March 27th, 2009
Until March 9, most of the conversation centered around the market careening down to 600 or 500 or 400. And then Doug Kass went on Kudlow’s show and called it a “generational low” and the market really started to take off.
Has the 23% gain since, a move that qualifies as a “bull market within a bear market”, resulted from short sellers deciding that there was more risk that the market would go up than reward from its going down? Or is it that all those individuals and institutions sitting on the sidelines with hordes of cash deciding they should put some of their money to work because there was now more reward in the market going up than risk of its going down (I know it sounds confusing but read it again and you’ll see the difference)? It was probably a combination of both.

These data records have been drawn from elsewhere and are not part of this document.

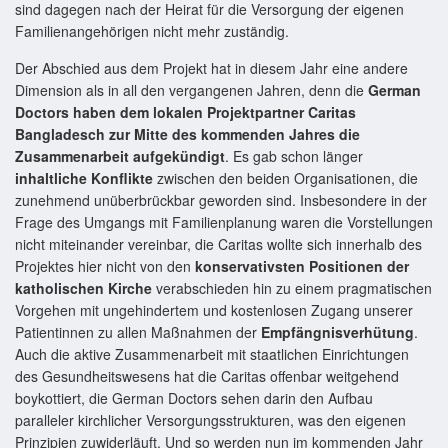
sind dagegen nach der Heirat für die Versorgung der eigenen
Familienangehörigen nicht mehr zuständig.
Der Abschied aus dem Projekt hat in diesem Jahr eine andere
Dimension als in all den vergangenen Jahren, denn die
German
Doctors haben dem lokalen Projektpartner Caritas
Bangladesch zur Mitte des kommenden Jahres die
Zusammenarbeit aufgekündigt
. Es gab schon länger
inhaltliche Konflikte
zwischen den beiden Organisationen, die
zunehmend unüberbrückbar geworden sind. Insbesondere in der
Frage des Umgangs mit Familienplanung waren die Vorstellungen
nicht miteinander vereinbar, die Caritas wollte sich innerhalb des
Projektes hier nicht von den
konservativsten Positionen der
katholischen Kirche
verabschieden hin zu einem pragmatischen
Vorgehen mit ungehindertem und kostenlosen Zugang unserer
Patientinnen zu allen Maßnahmen der
Empfängnisverhütung
.
Auch die aktive Zusammenarbeit mit staatlichen Einrichtungen
des Gesundheitswesens hat die Caritas offenbar weitgehend
boykottiert, die German Doctors sehen darin den Aufbau
paralleler kirchlicher Versorgungsstrukturen, was den eigenen
Prinzipien zuwiderläuft. Und so werden nun im kommenden Jahr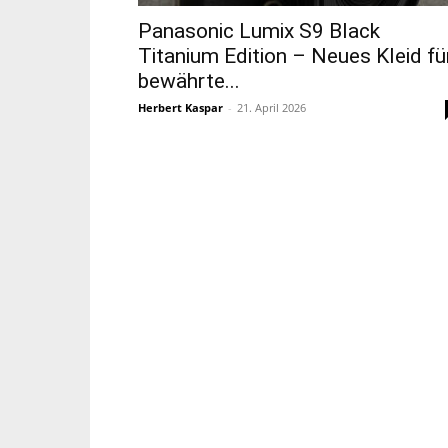
Panasonic Lumix S9 Black
Titanium Edition – Neues Kleid fü
bewährte...
Herbert Kaspar
-
21. April 2026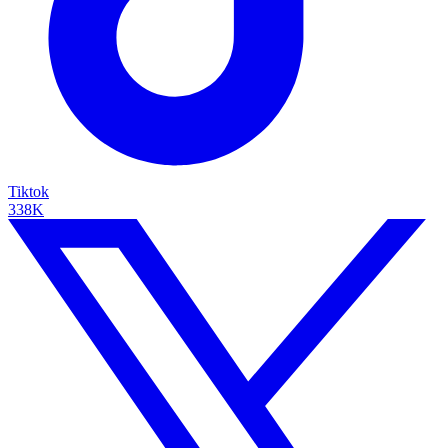
Tiktok
338K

Here are things to watch out for:
The market has successfully crossed above 2 resistance trendlines that stretch back to the 2002-03 Tech Bubble Crash and above 2 moving averages, the 90-day today by just a hair. But the next hurdles are significant.
First, the Index is resting on what would have been the apex of the symmetrical triangle that it broke below in February. While it made a V-shaped recovery from the decline, the apex often is a place where it could stall.

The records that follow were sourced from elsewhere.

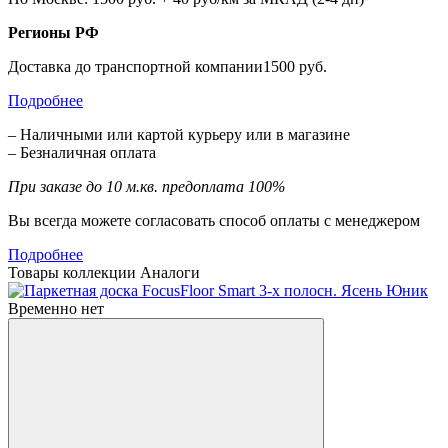
Регионы РФ
Доставка до транспортной компании1500 руб.
Подробнее
– Наличными или картой курьеру или в магазине
– Безналичная оплата
При заказе до 10 м.кв. предоплата 100%
Вы всегда можете согласовать способ оплаты с менеджером
Подробнее
Товары коллекции
Аналоги
Временно нет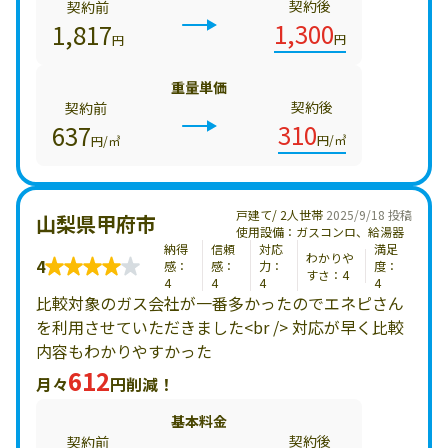
契約後
契約前
1,300
1,817
円
円
重量単価
契約後
契約前
310
637
円/㎥
円/㎥
戸建て/ 2人世帯
2025/9/18 投稿
山梨県甲府市
使用設備：ガスコンロ、給湯器
納得
信頼
対応
満足
わかりや
4
感：
感：
力：
度：
すさ：4
4
4
4
4
比較対象のガス会社が一番多かったのでエネピさん
を利用させていただきました<br /> 対応が早く比較
内容もわかりやすかった
612
月々
円削減！
基本料金
契約後
契約前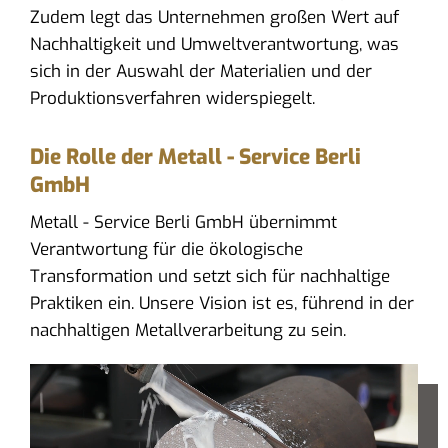
Zudem legt das Unternehmen großen Wert auf
Nachhaltigkeit und Umweltverantwortung, was
sich in der Auswahl der Materialien und der
Produktionsverfahren widerspiegelt.
Die Rolle der Metall - Service Berli
GmbH
Metall - Service Berli GmbH übernimmt
Verantwortung für die ökologische
Transformation und setzt sich für nachhaltige
Praktiken ein. Unsere Vision ist es, führend in der
nachhaltigen Metallverarbeitung zu sein.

The next hurdles to cross (the trendlines at 893 and 985) and the 180-day and 300-day moving averages are leagues away (7& and 18%, respectively). The market will, in all likelihood need to take a rest before attempting that assault.
But whatever the explanation demanded by those who need one, I’m beginning the think that just about now that both the short sellers will temporarily stop covering hoping they’ll be able to buy again at lower prices, the traders will start selling some of their long positions to lock in huge percentage profits and the still large sideline cash balances will hold off from additional purchases in the hopes of buying as the market takes its breath and prices stabilize or decline somewhat.
It’s just about here, at what would have been an extension of the upper boundary of that symmetrical triangle, that moves tend to stall out (850-920). Buyers and sellers might maintain an equilibrium constraining prices within a narrow range. Short sellers (few long-term holders remain and are looking to unload at this point) may overwhelm the new money coming in from the sidelines and make a last attempt to push prices and the index lower.
But my guess is that, seeing the underlying strength of many individual issues (take a look at the breakouts posted by many of the stocks included in the spreadsheet in referenced on March 19), it will be a short and steep. When it runs its course, I’m guessing around mid-June, that more positive signs will be seen and a clear “all-in” signal will be issued.